(Human keypoint data)
↓

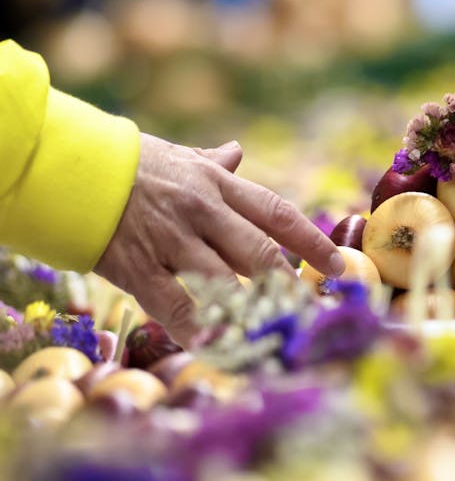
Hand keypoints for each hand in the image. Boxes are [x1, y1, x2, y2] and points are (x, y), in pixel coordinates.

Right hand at [95, 133, 344, 345]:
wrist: (71, 169)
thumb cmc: (131, 165)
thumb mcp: (178, 158)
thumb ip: (213, 163)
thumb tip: (238, 151)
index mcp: (218, 186)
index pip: (278, 214)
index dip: (312, 242)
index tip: (338, 265)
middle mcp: (203, 212)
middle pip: (259, 253)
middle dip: (288, 285)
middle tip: (308, 309)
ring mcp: (172, 240)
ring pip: (224, 282)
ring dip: (251, 312)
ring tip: (275, 334)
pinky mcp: (140, 266)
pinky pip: (176, 305)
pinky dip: (199, 329)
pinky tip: (219, 348)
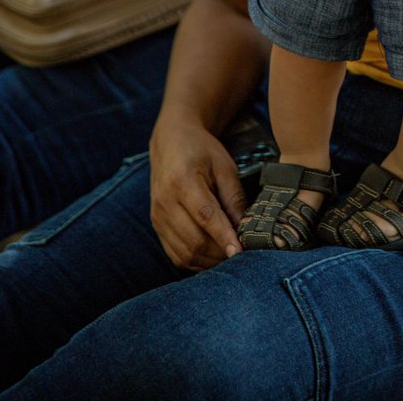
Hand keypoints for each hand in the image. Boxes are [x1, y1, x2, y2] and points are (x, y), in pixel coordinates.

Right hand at [149, 114, 247, 269]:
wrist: (170, 142)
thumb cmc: (200, 150)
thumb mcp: (224, 165)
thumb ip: (234, 197)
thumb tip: (246, 228)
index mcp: (182, 181)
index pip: (205, 216)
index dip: (223, 236)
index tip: (240, 251)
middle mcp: (165, 202)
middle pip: (194, 240)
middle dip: (220, 252)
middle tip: (243, 251)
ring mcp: (158, 216)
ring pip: (185, 252)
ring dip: (209, 260)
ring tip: (229, 254)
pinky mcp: (156, 226)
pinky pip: (176, 254)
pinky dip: (196, 261)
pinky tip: (212, 255)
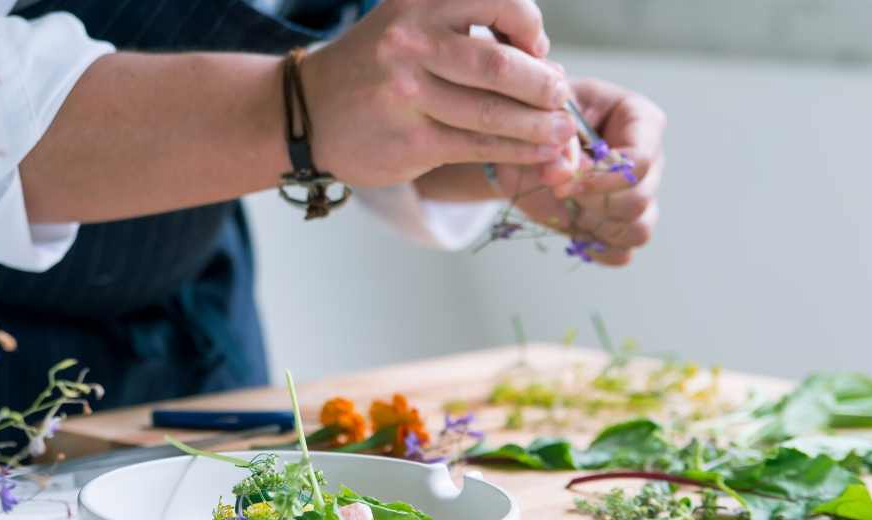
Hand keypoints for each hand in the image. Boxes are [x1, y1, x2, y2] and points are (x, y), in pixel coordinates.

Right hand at [299, 0, 576, 186]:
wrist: (310, 111)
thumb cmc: (378, 66)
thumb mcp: (412, 22)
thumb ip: (468, 31)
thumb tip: (545, 63)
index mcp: (420, 1)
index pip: (500, 2)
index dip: (530, 28)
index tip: (537, 50)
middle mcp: (411, 41)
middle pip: (500, 66)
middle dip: (544, 87)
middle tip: (560, 98)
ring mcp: (407, 93)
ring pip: (494, 113)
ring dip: (540, 126)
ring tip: (562, 132)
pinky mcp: (411, 139)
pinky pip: (479, 146)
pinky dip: (519, 151)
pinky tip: (540, 153)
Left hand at [491, 77, 665, 265]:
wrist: (527, 147)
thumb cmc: (543, 118)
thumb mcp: (543, 115)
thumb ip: (554, 141)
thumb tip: (562, 173)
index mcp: (639, 121)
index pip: (640, 160)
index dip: (602, 177)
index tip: (565, 181)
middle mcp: (648, 160)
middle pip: (640, 198)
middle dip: (593, 202)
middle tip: (559, 190)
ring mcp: (639, 195)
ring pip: (638, 228)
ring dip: (596, 225)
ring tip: (568, 206)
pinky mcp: (620, 226)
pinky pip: (623, 252)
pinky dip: (596, 249)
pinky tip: (574, 229)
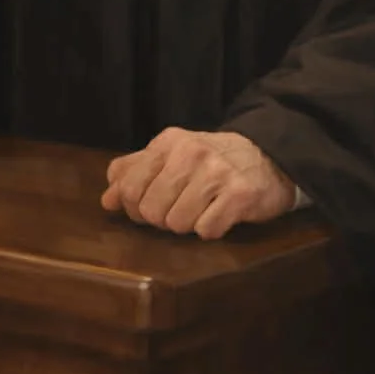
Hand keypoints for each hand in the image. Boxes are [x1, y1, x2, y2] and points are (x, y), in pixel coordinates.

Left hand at [101, 128, 295, 239]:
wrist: (267, 156)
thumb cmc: (210, 161)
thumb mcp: (170, 157)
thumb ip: (134, 173)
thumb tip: (107, 200)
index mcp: (168, 142)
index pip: (130, 189)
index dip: (136, 208)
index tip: (153, 204)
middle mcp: (191, 152)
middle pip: (152, 212)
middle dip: (164, 219)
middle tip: (182, 207)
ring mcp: (217, 172)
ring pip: (178, 224)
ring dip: (189, 225)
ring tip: (203, 209)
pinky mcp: (240, 194)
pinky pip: (206, 231)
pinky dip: (211, 229)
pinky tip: (221, 214)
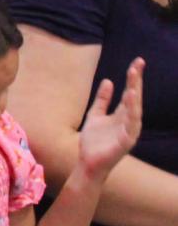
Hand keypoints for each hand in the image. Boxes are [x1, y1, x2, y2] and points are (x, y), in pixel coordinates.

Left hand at [78, 58, 144, 181]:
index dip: (133, 77)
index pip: (129, 92)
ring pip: (135, 110)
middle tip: (138, 64)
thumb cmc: (93, 142)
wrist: (88, 163)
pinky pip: (131, 124)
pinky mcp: (127, 141)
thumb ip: (102, 100)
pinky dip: (132, 112)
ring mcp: (129, 131)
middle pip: (134, 97)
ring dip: (135, 94)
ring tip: (134, 78)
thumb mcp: (95, 115)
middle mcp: (128, 121)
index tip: (137, 61)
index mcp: (121, 114)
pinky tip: (131, 99)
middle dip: (136, 81)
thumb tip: (109, 81)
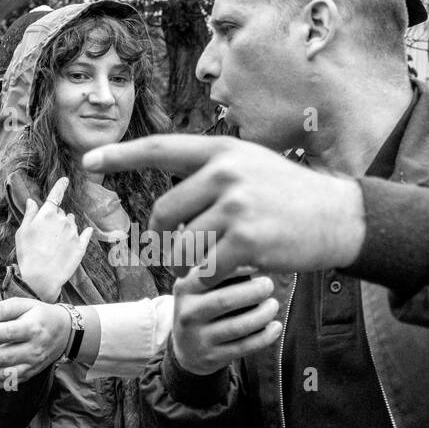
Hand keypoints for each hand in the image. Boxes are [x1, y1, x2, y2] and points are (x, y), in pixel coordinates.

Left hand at [0, 297, 71, 388]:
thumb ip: (3, 309)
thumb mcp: (25, 304)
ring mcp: (32, 365)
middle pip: (2, 356)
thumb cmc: (40, 315)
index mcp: (33, 329)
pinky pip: (7, 382)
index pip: (7, 332)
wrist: (65, 333)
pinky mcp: (28, 374)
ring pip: (3, 373)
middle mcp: (33, 350)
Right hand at [15, 176, 91, 301]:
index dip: (60, 186)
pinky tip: (86, 232)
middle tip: (46, 233)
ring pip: (72, 223)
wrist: (41, 278)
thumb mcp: (22, 232)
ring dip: (66, 227)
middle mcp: (63, 220)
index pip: (56, 195)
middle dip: (56, 217)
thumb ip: (30, 214)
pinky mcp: (81, 246)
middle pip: (62, 212)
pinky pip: (85, 234)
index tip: (65, 179)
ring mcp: (74, 233)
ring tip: (56, 242)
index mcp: (48, 214)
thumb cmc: (27, 254)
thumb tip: (32, 201)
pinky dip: (85, 232)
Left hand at [83, 135, 365, 280]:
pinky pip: (205, 269)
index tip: (89, 161)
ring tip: (224, 256)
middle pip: (163, 214)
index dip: (121, 156)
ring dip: (194, 262)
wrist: (339, 217)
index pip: (160, 149)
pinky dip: (212, 278)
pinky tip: (236, 270)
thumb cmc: (290, 197)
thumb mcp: (251, 167)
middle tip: (192, 248)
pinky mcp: (246, 241)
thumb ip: (211, 175)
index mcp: (222, 150)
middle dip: (167, 238)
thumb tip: (165, 207)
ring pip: (183, 246)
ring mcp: (236, 206)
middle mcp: (226, 173)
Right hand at [170, 272, 279, 375]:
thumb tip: (253, 254)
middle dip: (253, 291)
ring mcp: (198, 338)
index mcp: (184, 288)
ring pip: (237, 326)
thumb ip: (218, 271)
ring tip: (273, 305)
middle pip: (225, 300)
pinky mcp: (211, 357)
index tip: (257, 261)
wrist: (187, 350)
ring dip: (262, 315)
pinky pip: (243, 347)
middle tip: (269, 285)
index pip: (210, 273)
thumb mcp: (198, 286)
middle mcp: (187, 313)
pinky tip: (275, 327)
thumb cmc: (202, 307)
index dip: (237, 267)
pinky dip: (264, 337)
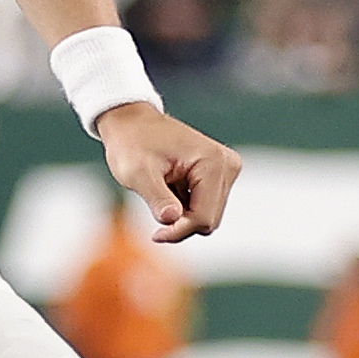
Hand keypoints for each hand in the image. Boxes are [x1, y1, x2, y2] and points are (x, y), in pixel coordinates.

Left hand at [96, 104, 240, 241]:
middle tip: (155, 210)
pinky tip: (169, 189)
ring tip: (161, 193)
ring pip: (208, 216)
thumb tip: (171, 220)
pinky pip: (205, 206)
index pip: (204, 217)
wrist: (132, 123)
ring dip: (183, 215)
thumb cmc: (132, 142)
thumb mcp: (138, 172)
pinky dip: (185, 207)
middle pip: (210, 220)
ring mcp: (225, 169)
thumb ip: (157, 198)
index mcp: (213, 162)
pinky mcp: (218, 175)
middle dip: (181, 223)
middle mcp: (227, 165)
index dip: (179, 231)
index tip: (155, 235)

↑

**WHAT TO PRODUCE**
The reply should reproduce every entry above word for word and contain no pictures.

**ANSWER AREA**
Hand keypoints for each hand in the image. Boxes are [x1, y1, x2, y2] and points are (x, y), in pixel coordinates.

Right hand at [95, 133, 344, 345]:
wrist: (71, 169)
thumb cmc: (131, 165)
thumb mcp: (178, 158)
thumb ip: (213, 163)
thumb tip: (238, 151)
index mcp: (218, 186)
index pip: (278, 214)
index dip: (312, 242)
index tip: (338, 265)
middle mcp: (203, 212)
middle pip: (259, 253)
middle dip: (288, 285)
middle tip: (308, 309)
ring mcp: (172, 240)
ring pip: (224, 282)
ring dip: (251, 312)
ring tip: (275, 334)
pinky mcp: (140, 266)
pinky pip: (176, 305)
pinky dip: (199, 329)
pinky tip: (219, 348)
Hand keypoints for each hand in the image. Boxes are [x1, y1, x2, y2] and points are (x, y), in pixel coordinates.

Right hand at [149, 114, 247, 269]:
wrist: (170, 142)
thumb cmc: (200, 150)
thumb mcp: (224, 165)
thumb ip: (234, 197)
thumb tip: (246, 228)
index mcp: (182, 181)
index pip: (205, 216)
index dip: (223, 236)
index tip: (240, 251)
middle mcp: (165, 202)
middle pip: (194, 240)
middle dip: (220, 252)
middle tip: (243, 251)
ring mcp: (158, 216)
ring pip: (185, 252)
ring dip: (209, 260)
ring tip: (229, 254)
pinky mcp: (156, 226)
pinky pip: (176, 254)
pinky dip: (196, 261)
pinky tip: (212, 255)
Hand keypoints for each hand in the image. Boxes are [x1, y1, x2, y2] and points are (x, y), in pixel coordinates.

Right hand at [299, 0, 576, 186]:
wrist: (310, 111)
thumb cmc: (378, 66)
thumb mcp: (412, 22)
thumb ip: (468, 31)
thumb tip: (545, 63)
index mcp: (420, 1)
index pip: (500, 2)
index dip: (530, 28)
index tip: (537, 50)
middle mcp: (411, 41)
middle pip: (500, 66)
middle dip: (544, 87)
middle tip: (560, 98)
ring mcp: (407, 93)
ring pip: (494, 113)
ring dip: (540, 126)
ring tip: (562, 132)
pinky mcp: (411, 139)
pinky pip: (479, 146)
pinky dip: (519, 151)
pinky tip: (540, 153)
Left hand at [491, 77, 665, 265]:
wrist: (527, 147)
thumb cmc: (543, 118)
thumb mcp: (543, 115)
thumb ip: (554, 141)
thumb tip: (562, 173)
index mcp: (639, 121)
index pip: (640, 160)
index dip: (602, 177)
index tip: (565, 181)
middle mcp: (648, 160)
middle pip: (640, 198)
middle dip: (593, 202)
middle tip: (559, 190)
ring mcp: (639, 195)
ring pip: (638, 228)
ring dip: (596, 225)
ring tip: (568, 206)
pinky mcp: (620, 226)
pinky pip: (623, 252)
pinky dip: (596, 249)
pinky tip: (574, 229)
Hand keypoints for each hand in the image. Boxes are [x1, y1, x2, y2] and points are (x, y), in pixel coordinates.

Left hand at [101, 128, 295, 239]:
wrist: (267, 156)
thumb cmc: (210, 161)
thumb mcp: (170, 157)
thumb ip: (134, 173)
thumb tip: (107, 200)
index mcp: (168, 142)
index pip: (130, 189)
index dip: (136, 208)
index tip: (153, 204)
middle mcp: (191, 152)
middle pip: (152, 212)
middle dip: (164, 219)
middle tip: (182, 207)
ring mcp: (217, 172)
ring pip: (178, 224)
ring dip: (189, 225)
ring tip: (203, 209)
pinky mcp: (240, 194)
pinky pip: (206, 231)
pinky dip: (211, 229)
pinky tip: (221, 214)
Hand keypoints for each hand in the image. Boxes are [x1, y1, x2, y2] and points are (x, y), in pixel coordinates.

Left hand at [78, 58, 144, 181]:
index dip: (133, 77)
index pip: (129, 92)
ring pip: (135, 110)
middle tip: (138, 64)
thumb cmc: (93, 142)
wrist: (88, 163)
pinky pip: (131, 124)
pinky mcp: (127, 141)
thumb ip: (102, 100)
pinky dip: (132, 112)
ring mcp: (129, 131)
middle pip: (134, 97)
ring dip: (135, 94)
ring tip: (134, 78)
thumb mcp: (95, 115)
middle mcp: (128, 121)
index tip: (137, 61)
index mcp: (121, 114)
pinky tip: (131, 99)
middle dip: (136, 81)
thumb tip: (109, 81)
Hand keypoints for each hand in the image. Boxes are [x1, y1, x2, y2] and points are (x, y), in pixel coordinates.

Left hand at [0, 297, 71, 388]:
thumb ip: (3, 309)
thumb mcp: (25, 304)
ring mcp: (32, 365)
middle pip: (2, 356)
thumb cmc: (40, 315)
index mcp: (33, 329)
pinky pip: (7, 382)
index pip: (7, 332)
wrist: (65, 333)
pinky mcp: (28, 374)
ring pip: (3, 373)
middle mcp: (33, 350)
Right hand at [15, 176, 91, 301]:
index dip: (60, 186)
pinky tip: (86, 232)
middle tip: (46, 233)
ring pip: (72, 223)
wrist: (41, 278)
thumb mcp: (22, 232)
ring dip: (66, 227)
middle mcp: (63, 220)
index pip: (56, 195)
middle dip: (56, 217)
thumb ip: (30, 214)
pinky mcp: (81, 246)
middle pip: (62, 212)
pinky pip: (85, 234)
index tip: (65, 179)
ring mcp: (74, 233)
ring tip: (56, 242)
index mcp: (48, 214)
thumb cmc: (27, 254)
thumb tip: (32, 201)
pinky dip: (85, 232)
Left hand at [83, 135, 365, 280]:
pinky pip: (205, 269)
index tip: (89, 161)
ring tip: (224, 256)
middle pip: (163, 214)
index dip: (121, 156)
ring dip: (194, 262)
wrist: (339, 217)
index pip: (160, 149)
pinky dip: (212, 278)
pinky tip: (236, 270)
thumb cmc: (290, 197)
thumb mcp: (251, 167)
middle tip: (192, 248)
pinky mcp: (246, 241)
thumb ip: (211, 175)
index mcp: (222, 150)
middle dip: (167, 238)
thumb tip: (165, 207)
ring pip: (183, 246)
ring mcp: (236, 206)
middle mcp: (226, 173)
Right hand at [170, 272, 279, 375]:
thumb tip: (253, 254)
middle dip: (253, 291)
ring mcp: (198, 338)
index mcp: (184, 288)
ring pip: (237, 326)
thumb ip: (218, 271)
ring tip: (273, 305)
middle pip: (225, 300)
pinky mcp: (211, 357)
index tip: (257, 261)
wrist: (187, 350)
ring dip: (262, 315)
pinky pip: (243, 347)
middle tip: (269, 285)
index pip: (210, 273)
thumb mcp: (198, 286)
middle mcp: (187, 313)
pinky tip: (275, 327)
thumb cmc: (202, 307)
index dip: (237, 267)
pinky dip: (264, 337)
Hand keypoints for each hand in the image. Boxes are [x1, y1, x2, y2] and points are (x, y), in pixel coordinates.

Left hand at [96, 104, 240, 241]:
middle tip: (155, 210)
pinky tip: (169, 189)
ring tip: (161, 193)
ring pip: (208, 216)
thumb tip: (171, 220)
pinky pip: (205, 206)
index pip: (204, 217)
wrist: (132, 123)
ring dip: (183, 215)
thumb cmc: (132, 142)
thumb mcp: (138, 172)
pinky dip: (185, 207)
middle pip: (210, 220)
ring mcp: (225, 169)
thumb ip: (157, 198)
index mcp: (213, 162)
pinky mcp: (218, 175)
middle dip: (181, 223)
middle mcp: (227, 165)
index dip: (179, 231)
index tip: (155, 235)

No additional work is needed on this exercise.